NASA pulls off first Martian liftoff of ‘Ingenuity’ helicopter

"We together flew on Mars".

NASA is about to find out what happened. Eastern Time on Monday (0730 GMT Monday), data confirming its outcome is not expected to reach JPL's mission control until around 6:15 a.m. ET on Monday.

"We don't know exactly where Ingenuity will lead us, but today's results indicate the sky - at least on Mars - may not be the limit", said acting NASA Administrator Steve Jurczyk.

While the images collected by the helicopter during its flights will not contribute to the main mission, they could help design more robust drones.

The helicopter achieved its planned altitude of 10 feet (3 metres), according to the altimeter data, and hovered for a full 30 seconds, appearing stable.

If this flight works, four more flights will take place.

Ingenuity is due to attempt up to four more flights of increasing difficulty over the next month, venturing higher and farther each time.

This is because of the distance between Earth and Mars - it takes more than 11 minutes to get a radio signal back to Earth.
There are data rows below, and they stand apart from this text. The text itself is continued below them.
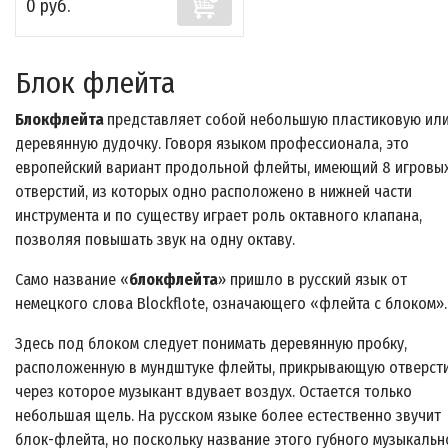
0 руб.
Блок флейта
Блокфлейта
представляет собой небольшую пластиковую ил
деревянную дудочку. Говоря языком профессионала, это
европейский вариант продольной флейты, имеющий 8 игровы
отверстий, из которых одно расположено в нижней части
инструмента и по существу играет роль октавного клапана,
позволяя повышать звук на одну октаву.
Само название «
блокфлейта
» пришло в русский язык от
немецкого слова Blockflote, означающего «флейта с блоком».
Здесь под блоком следует понимать деревянную пробку,
расположенную в мундштуке флейты, прикрывающую отверсти
через которое музыкант вдувает воздух. Остается только
небольшая щель. На русском языке более естественно звучит
блок-флейта, но поскольку название этого губного музыкальн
For Ingenuity, the delay is even longer as it must route its communications through the Perseverance rover.

NASA hopes Ingenuity - a technology demonstration separate from Perseverance's primary mission to search for traces of ancient microorganisms - paves the way for aerial surveillance of Mars and other destinations in the solar system, such as Venus or Saturn's moon Titan.
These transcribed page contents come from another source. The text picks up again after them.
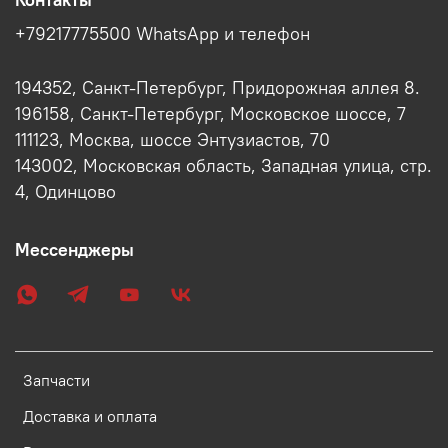
+79217775500 WhatsApp и телефон
194352, Санкт-Петербург, Придорожная аллея 8.
196158, Санкт-Петербург, Московское шоссе, 7
111123, Москва, шоссе Энтузиастов, 70
143002, Московская область, Западная улица, стр.
4, Одинцово
Мессенджеры
Запчасти
Доставка и оплата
The Perseverance rover captured a "selfie" with Ingenuity before driving to an overlook to watch the helicopter fly. So although it was the dead of night in Pasadena, California, a team of NASA engineers was wide awake, waiting to hear from the helicopter. Throw in the extreme cold and a lengthy radio delay, and you've got a lot that can go wrong.

During the short flight, a black-and-white navigation camera on its belly snapped the photo. The video from the Perseverance rover, which looked on from 5 m (16 ft) away, will be beamed back to Earth soon.
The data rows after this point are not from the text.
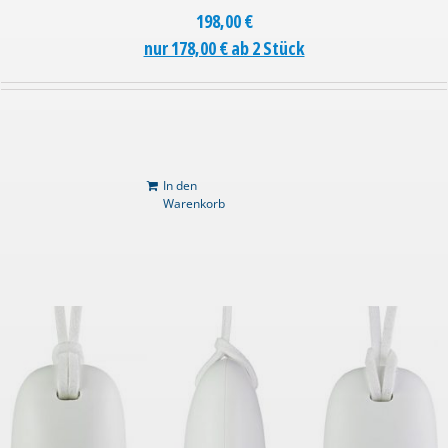
198,00
€
nur 178,00 € ab 2 Stück
In den
Warenkorb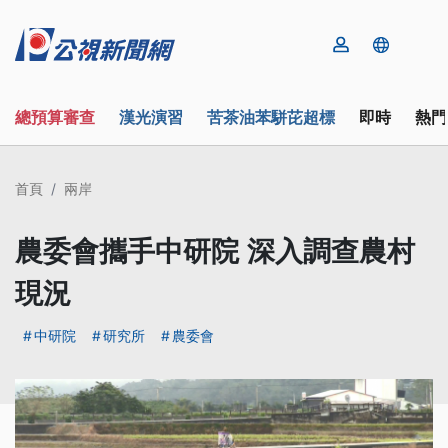
總預算審查
漢光演習
苦茶油苯駢芘超標
即時
熱門
首頁
兩岸
農委會攜手中研院 深入調查農村
現況
中研院
研究所
農委會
NASA said subsequent flight tests will be scheduled and they will be documented via high-definition cameras on the Perseverance rover. Below that are two carbon fiber rotors that turn in opposite directions. That's necessary because Martian air has just 1% the density of Earth's atmosphere. NASA said that issue has since been resolved. Ingenuity re-did its full-speed spin test on Friday, and the blades performed as they should during flight.

"We can now say we've flown a rotorcraft on another planet", MiMi Aung, NASA's Ingenuity program manager, told the occupants of the flight control room, all masked to protect against the coronavirus.

NASA had been aiming for a 40-second flight, and while details were initially sparse, the craft hit all its targets: spin-up, takeoff, hover, descent and landing.

Scientists cheered the news from around the world, and even from space: "The shadow of greatness, #MarsHelicopter first flight on another world complete!"

This post has been updated with new information.